┏━━

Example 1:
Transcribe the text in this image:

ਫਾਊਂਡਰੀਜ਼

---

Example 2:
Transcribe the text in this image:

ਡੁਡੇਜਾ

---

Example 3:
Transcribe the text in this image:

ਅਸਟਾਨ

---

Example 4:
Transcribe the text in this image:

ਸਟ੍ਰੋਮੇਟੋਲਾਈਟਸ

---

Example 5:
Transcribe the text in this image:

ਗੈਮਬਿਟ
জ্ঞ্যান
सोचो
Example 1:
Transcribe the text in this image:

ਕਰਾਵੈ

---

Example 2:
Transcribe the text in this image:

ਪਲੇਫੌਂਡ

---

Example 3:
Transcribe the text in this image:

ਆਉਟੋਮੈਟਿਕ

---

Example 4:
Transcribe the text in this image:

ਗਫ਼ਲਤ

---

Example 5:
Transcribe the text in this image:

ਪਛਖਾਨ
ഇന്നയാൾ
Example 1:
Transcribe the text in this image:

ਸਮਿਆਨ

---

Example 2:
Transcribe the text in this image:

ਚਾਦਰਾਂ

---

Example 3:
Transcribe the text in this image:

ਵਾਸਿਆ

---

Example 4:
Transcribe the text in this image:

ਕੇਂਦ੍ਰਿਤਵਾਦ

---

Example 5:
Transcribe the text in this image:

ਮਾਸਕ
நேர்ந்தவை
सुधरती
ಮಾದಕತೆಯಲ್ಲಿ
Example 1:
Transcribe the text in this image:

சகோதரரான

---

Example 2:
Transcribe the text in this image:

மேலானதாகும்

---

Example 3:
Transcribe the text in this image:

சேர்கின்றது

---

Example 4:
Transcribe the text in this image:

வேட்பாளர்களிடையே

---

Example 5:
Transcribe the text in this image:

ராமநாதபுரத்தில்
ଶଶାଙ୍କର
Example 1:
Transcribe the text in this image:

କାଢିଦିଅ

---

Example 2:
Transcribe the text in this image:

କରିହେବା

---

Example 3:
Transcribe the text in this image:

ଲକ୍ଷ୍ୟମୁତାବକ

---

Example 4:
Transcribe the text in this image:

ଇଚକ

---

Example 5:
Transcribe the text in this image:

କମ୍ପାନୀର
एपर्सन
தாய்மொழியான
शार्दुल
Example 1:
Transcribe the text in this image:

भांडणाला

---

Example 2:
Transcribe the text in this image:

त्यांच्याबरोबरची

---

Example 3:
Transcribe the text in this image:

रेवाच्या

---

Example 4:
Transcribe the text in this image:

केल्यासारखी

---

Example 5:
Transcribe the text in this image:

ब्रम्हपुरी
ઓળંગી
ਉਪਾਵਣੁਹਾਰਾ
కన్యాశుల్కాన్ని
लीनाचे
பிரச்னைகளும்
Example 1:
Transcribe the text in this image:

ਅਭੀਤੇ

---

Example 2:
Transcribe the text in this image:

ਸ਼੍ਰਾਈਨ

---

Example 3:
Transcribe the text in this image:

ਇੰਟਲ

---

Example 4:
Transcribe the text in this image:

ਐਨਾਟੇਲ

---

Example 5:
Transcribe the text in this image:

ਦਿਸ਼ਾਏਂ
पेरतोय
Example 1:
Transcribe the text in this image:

┗━━

**REQUIRED ACTION:** Each line in the listing above is to be returned unchanged.

**YOUR RESPONSE:**
Example 1:
Transcribe the text in this image:

ਫਾਊਂਡਰੀਜ਼

---

Example 2:
Transcribe the text in this image:

ਡੁਡੇਜਾ

---

Example 3:
Transcribe the text in this image:

ਅਸਟਾਨ

---

Example 4:
Transcribe the text in this image:

ਸਟ੍ਰੋਮੇਟੋਲਾਈਟਸ

---

Example 5:
Transcribe the text in this image:

ਗੈਮਬਿਟ
জ্ঞ্যান
सोचो
Example 1:
Transcribe the text in this image:

ਕਰਾਵੈ

---

Example 2:
Transcribe the text in this image:

ਪਲੇਫੌਂਡ

---

Example 3:
Transcribe the text in this image:

ਆਉਟੋਮੈਟਿਕ

---

Example 4:
Transcribe the text in this image:

ਗਫ਼ਲਤ

---

Example 5:
Transcribe the text in this image:

ਪਛਖਾਨ
ഇന്നയാൾ
Example 1:
Transcribe the text in this image:

ਸਮਿਆਨ

---

Example 2:
Transcribe the text in this image:

ਚਾਦਰਾਂ

---

Example 3:
Transcribe the text in this image:

ਵਾਸਿਆ

---

Example 4:
Transcribe the text in this image:

ਕੇਂਦ੍ਰਿਤਵਾਦ

---

Example 5:
Transcribe the text in this image:

ਮਾਸਕ
நேர்ந்தவை
सुधरती
ಮಾದಕತೆಯಲ್ಲಿ
Example 1:
Transcribe the text in this image:

சகோதரரான

---

Example 2:
Transcribe the text in this image:

மேலானதாகும்

---

Example 3:
Transcribe the text in this image:

சேர்கின்றது

---

Example 4:
Transcribe the text in this image:

வேட்பாளர்களிடையே

---

Example 5:
Transcribe the text in this image:

ராமநாதபுரத்தில்
ଶଶାଙ୍କର
Example 1:
Transcribe the text in this image:

କାଢିଦିଅ

---

Example 2:
Transcribe the text in this image:

କରିହେବା

---

Example 3:
Transcribe the text in this image:

ଲକ୍ଷ୍ୟମୁତାବକ

---

Example 4:
Transcribe the text in this image:

ଇଚକ

---

Example 5:
Transcribe the text in this image:

କମ୍ପାନୀର
एपर्सन
தாய்மொழியான
शार्दुल
Example 1:
Transcribe the text in this image:

भांडणाला

---

Example 2:
Transcribe the text in this image:

त्यांच्याबरोबरची

---

Example 3:
Transcribe the text in this image:

रेवाच्या

---

Example 4:
Transcribe the text in this image:

केल्यासारखी

---

Example 5:
Transcribe the text in this image:

ब्रम्हपुरी
ઓળંગી
ਉਪਾਵਣੁਹਾਰਾ
కన్యాశుల్కాన్ని
लीनाचे
பிரச்னைகளும்
Example 1:
Transcribe the text in this image:

ਅਭੀਤੇ

---

Example 2:
Transcribe the text in this image:

ਸ਼੍ਰਾਈਨ

---

Example 3:
Transcribe the text in this image:

ਇੰਟਲ

---

Example 4:
Transcribe the text in this image:

ਐਨਾਟੇਲ

---

Example 5:
Transcribe the text in this image:

ਦਿਸ਼ਾਏਂ
पेरतोय
Example 1:
Transcribe the text in this image:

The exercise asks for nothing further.